Regularisation prevents overfitting as it adds the norm of the weight vector to the cost function. This makes sure that our model does not become overly complex as our aim is always to reduce the cost function, and therefore we would have to reduce this norm. This is much better understood by someone who knows the basics of linear algebra and is able to apply this concept not just in Python programming, but also in theory.
While making machine learning models, often we come across data that is made up of hundreds (or even thousands) of variables. Our model becomes more and more complicated as these variables increase.
Dimensionality Reduction is the technique that reduces the number of input variables in a data set. Since we know that datasets can be easily represented as matrices, certain matrix factorization methods can be used to reduce a matrix (and hence the dataset) into its constituents parts. Then, any operations that were to be performed on the original matrix, could be performed on the smaller matrices.

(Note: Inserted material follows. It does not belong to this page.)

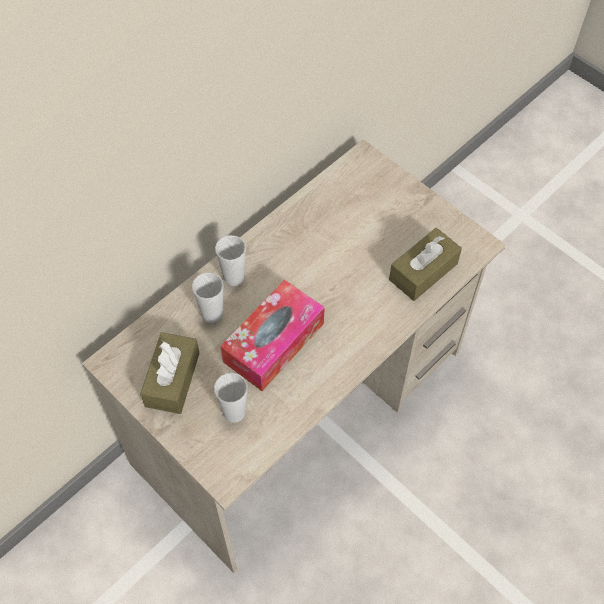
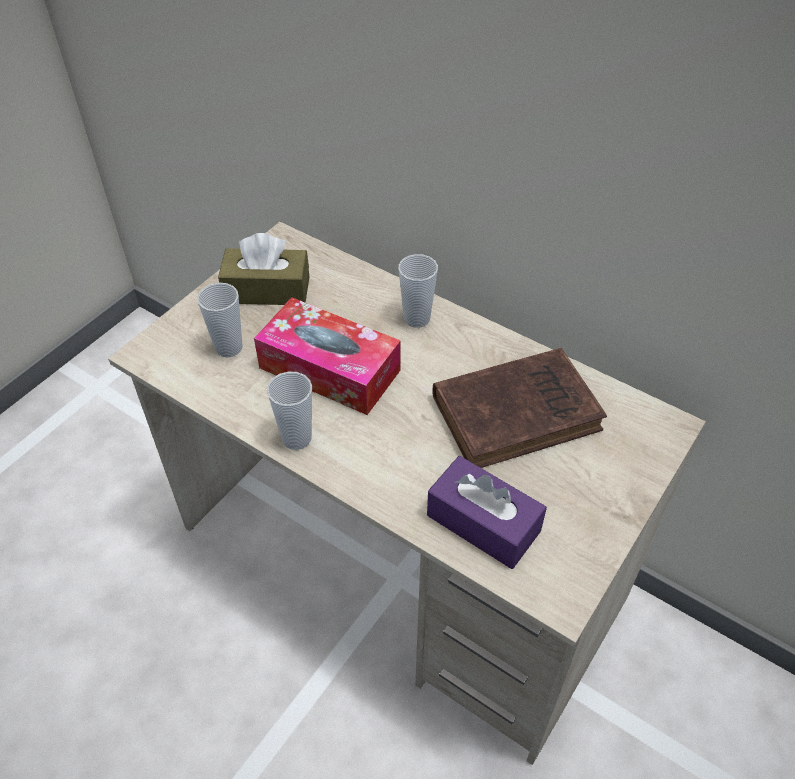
camera: 80 degrees right, 10 degrees down
cup [192,272,223,323] -> cup moved to [267,372,312,450]
brown tissue box [389,228,462,301] -> purple tissue box [427,456,547,569]
none -> brown book [432,348,607,468]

Decomposition methods like LU Matrix decomposition and QR Matrix decomposition can be easily performed using Python programming.
Natural Language Processing (NLP) is the application of computational techniques to the analysis and synthesis of natural language and speech.
When we are dealing with textual data, we need a way to convert it into the numerical or statistical form so that it is easily understood and interpreted by our model. One such way is by using Word Embedding.
Word Embedding
Simply described, word embedding represents words in the form of vectors while preserving their context in the document. Neural networks are trained using a large amount of text to obtain such representations. The relationships and similarity between words can be analysed using this technique: like Man is related to Woman the way King is related to Queen.
Since linear algebra deals with the study of vectors; words, when represented in the form of low dimension vectors, could be easily visualised with a basic understanding of linear algebra.
When implementing data science models, especially in deep learning, we come across data in the form of images. However, we cannot just pass an image to a model and expect it to understand it. We need to convert each image into something mathematical or statistical to be understood by the model. This is where linear algebra comes in.
Linear algebra deals with matrices and all the operations to be performed on a matrix. Any image is made of pixels, which are nothing but coloured squares of varying intensities (for gray-scale images it could be a single number with the intensity, and for coloured images, it could be the RGB value). If the dimension of an image is 100 x 100 pixels, then this image could be represented by a 100 x 100 matrix with each element having the intensity of the corresponding pixel. Once done, this matrix could easily be interpreted by a computer and can be used in our model.